Work order
The listing that follows must be retyped exactly, without its pictures.

****************

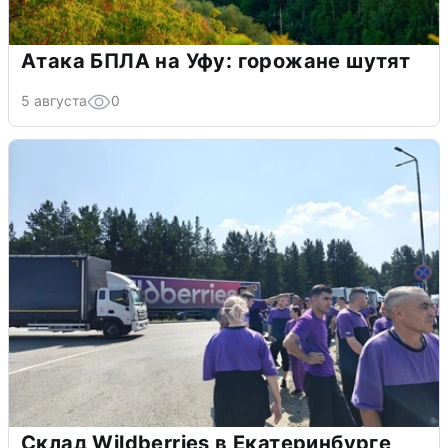
Атака БПЛА на Уфу: горожане шутят
5 августа
0
Склад Wildberries в Екатеринбурге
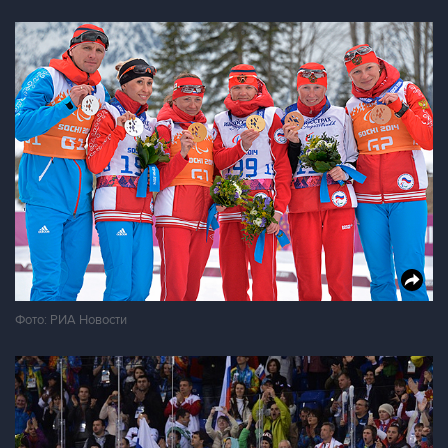
Фото: РИА Новости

****************

Output of the task
Атака БПЛА на Уфу: горожане шутят
5 августа
0
Склад Wildberries в Екатеринбурге
Фото: РИА Новости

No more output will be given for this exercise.